### Assignment
For the entries below, print exactly the lines between the line holding "5: (591, 446, 20.72)" and the line holding "19: (307, 402, 35.41)", inclusive, and nothing else.

### Source data
***

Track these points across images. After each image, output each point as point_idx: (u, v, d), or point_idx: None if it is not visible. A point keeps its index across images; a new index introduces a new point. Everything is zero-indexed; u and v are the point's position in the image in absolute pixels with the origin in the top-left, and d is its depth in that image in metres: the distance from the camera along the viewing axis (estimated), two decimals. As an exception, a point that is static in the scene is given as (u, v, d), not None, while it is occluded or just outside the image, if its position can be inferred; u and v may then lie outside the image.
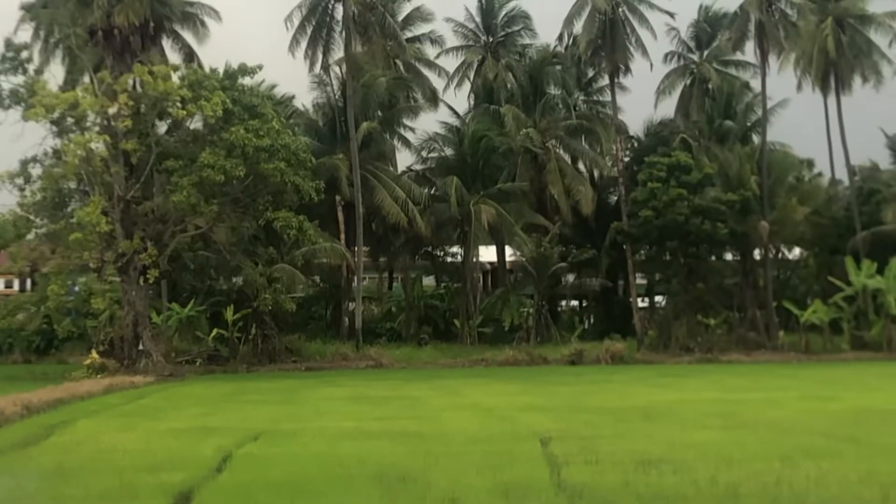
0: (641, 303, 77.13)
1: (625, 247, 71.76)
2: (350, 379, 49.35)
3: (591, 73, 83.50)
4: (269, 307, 59.36)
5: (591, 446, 20.72)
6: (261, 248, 61.18)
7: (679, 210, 64.70)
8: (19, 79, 55.87)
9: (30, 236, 58.71)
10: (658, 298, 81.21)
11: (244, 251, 60.37)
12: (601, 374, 50.08)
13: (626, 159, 77.04)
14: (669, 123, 77.90)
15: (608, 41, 72.28)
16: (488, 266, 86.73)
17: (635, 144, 79.99)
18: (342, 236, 71.55)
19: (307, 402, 35.41)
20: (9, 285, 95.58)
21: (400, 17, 79.96)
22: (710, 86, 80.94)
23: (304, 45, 69.77)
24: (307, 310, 75.20)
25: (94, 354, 54.34)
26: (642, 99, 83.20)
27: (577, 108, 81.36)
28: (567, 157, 78.27)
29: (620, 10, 72.29)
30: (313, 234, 60.99)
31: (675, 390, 38.76)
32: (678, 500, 15.55)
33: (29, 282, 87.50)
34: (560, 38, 79.39)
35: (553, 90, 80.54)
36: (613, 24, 71.72)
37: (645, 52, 73.37)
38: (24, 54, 56.67)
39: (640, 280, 77.38)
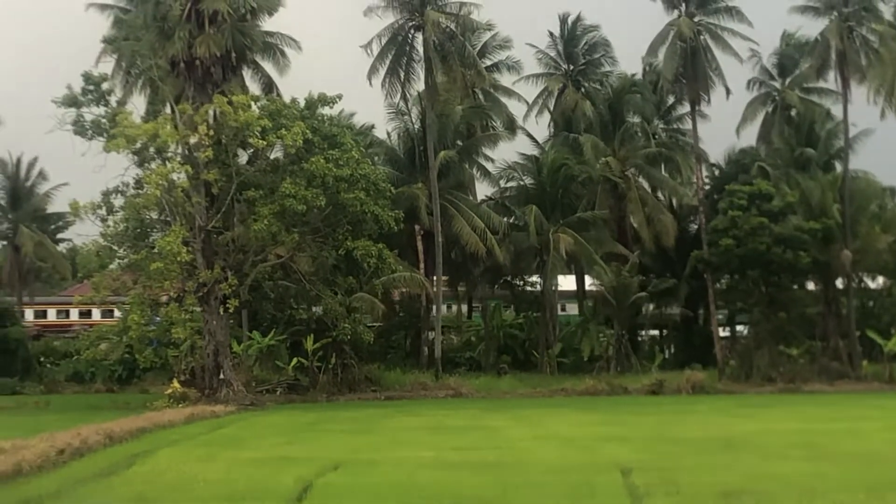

***

### Solution to the problem
5: (591, 446, 20.72)
6: (261, 248, 61.18)
7: (679, 210, 64.70)
8: (19, 79, 55.87)
9: (30, 236, 58.71)
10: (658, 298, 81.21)
11: (244, 251, 60.37)
12: (601, 374, 50.08)
13: (626, 159, 77.04)
14: (669, 123, 77.90)
15: (608, 41, 72.28)
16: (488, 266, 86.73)
17: (635, 144, 79.99)
18: (342, 236, 71.55)
19: (307, 402, 35.41)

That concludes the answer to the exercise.